Advanced search

To not want MIL to invite herself along to our trip

(106 Posts)
EndoplasmicReticulum Tue 05-Feb-13 22:41:34

I probably am.

We're going to London for boy's birthday treat at half term. Booked two nights, so we're there for one whole day plus two half days.

Planning on doing museums, mostly - boy is 8, never been to London before, and is very keen to go to Natural History and Science.

MIL has decided she's going to come and meet us while we are there (she lives a couple of hours away in the other direction from us). I think she means just for a day. I'm hoping so, anyway.

I am not keen, although I like MIL and we generally get on well she is a "faffer". I have a plan for our brief time in London, and that doesn't include hanging around waiting for her at stations or dithering about in cafes.
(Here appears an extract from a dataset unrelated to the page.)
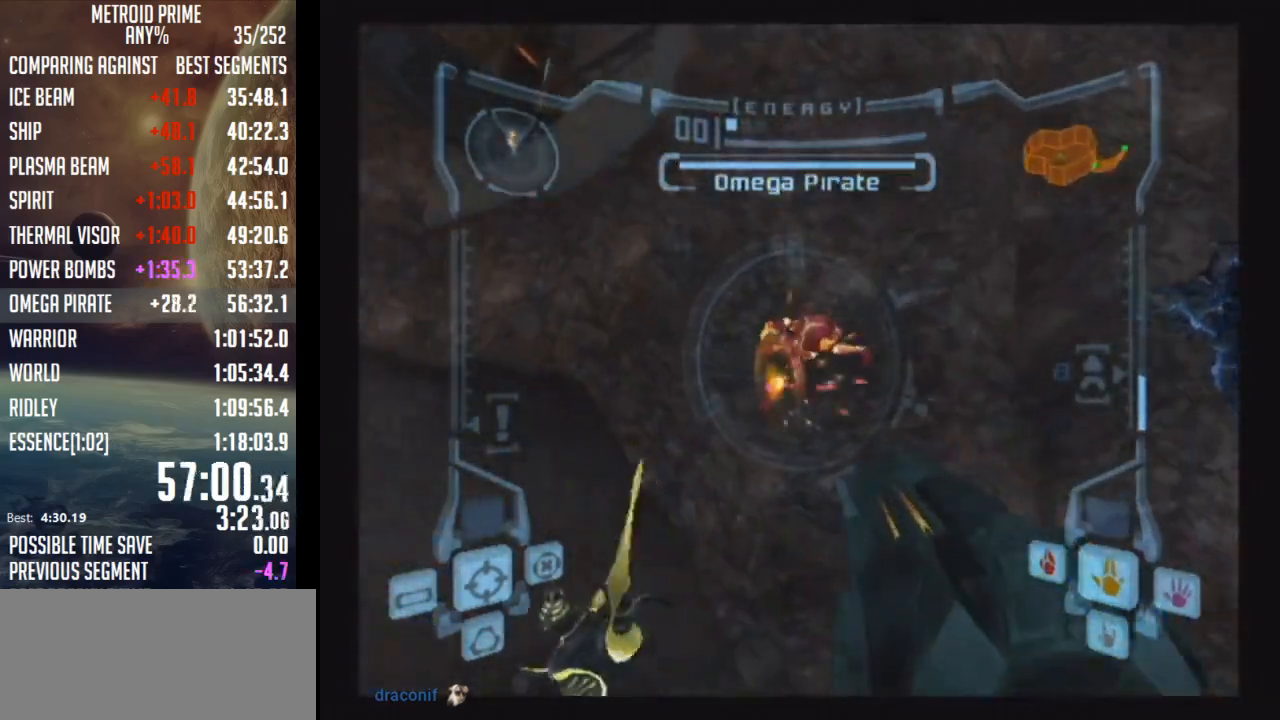
{"buttons": ["A", "L1"], "left_stick": "up-right", "right_stick": "center", "events": [[67, "B", "up"], [67, "left_stick", "up-right"]]}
I'd never presume to invite myself along to someone else's holiday.

I can't say no though, can I.

(just for the record I'd be equally irritated if my own mother decided to do the same thing).

EndoplasmicReticulum Tue 05-Feb-13 23:39:42

2rebecca you have it right there, and that's how I usually handle the faffing. Small cousin is 5, mine are 8 and 6 so not too much difference, he can usually keep up!

EndoplasmicReticulum Tue 05-Feb-13 23:41:40

Still think she's rude to gatecrash though, am adding to my list of "things I must remember not to do when I am a mil"

ENormaSnob Wed 06-Feb-13 07:23:12


I think it's very rude to gatecrash. Surely you know that if you were wanted you'd have been invited.

ledkr Wed 06-Feb-13 07:48:14

I have loved with pil like this for years. We are carefull not to tell her our plans unless they invite themselves along.
We booked a short break one week after a weekend at theirs. We were truthfull because we thought there was no way they'd follow.
We were then followed down the motorway by them so stopped to foil them where they joined us for lunch in the beach. We then pointedly said we were off to start our holiday so they offered to come to the site and help. We said no thanks. They then watched us trying to fit the pram in the car and offered to bring it to the site <creepy>
You will learn from this to keep quiet and lie grin

chilliplant Wed 06-Feb-13 08:00:15

Message withdrawn at poster's request.

claudedebussy Wed 06-Feb-13 08:03:09

why do mil do this???? mine does too.

diddl Wed 06-Feb-13 08:14:08

She´s very rude to gatecrash.

However if son would be OK with it...

Just make sure that she does as she´s told!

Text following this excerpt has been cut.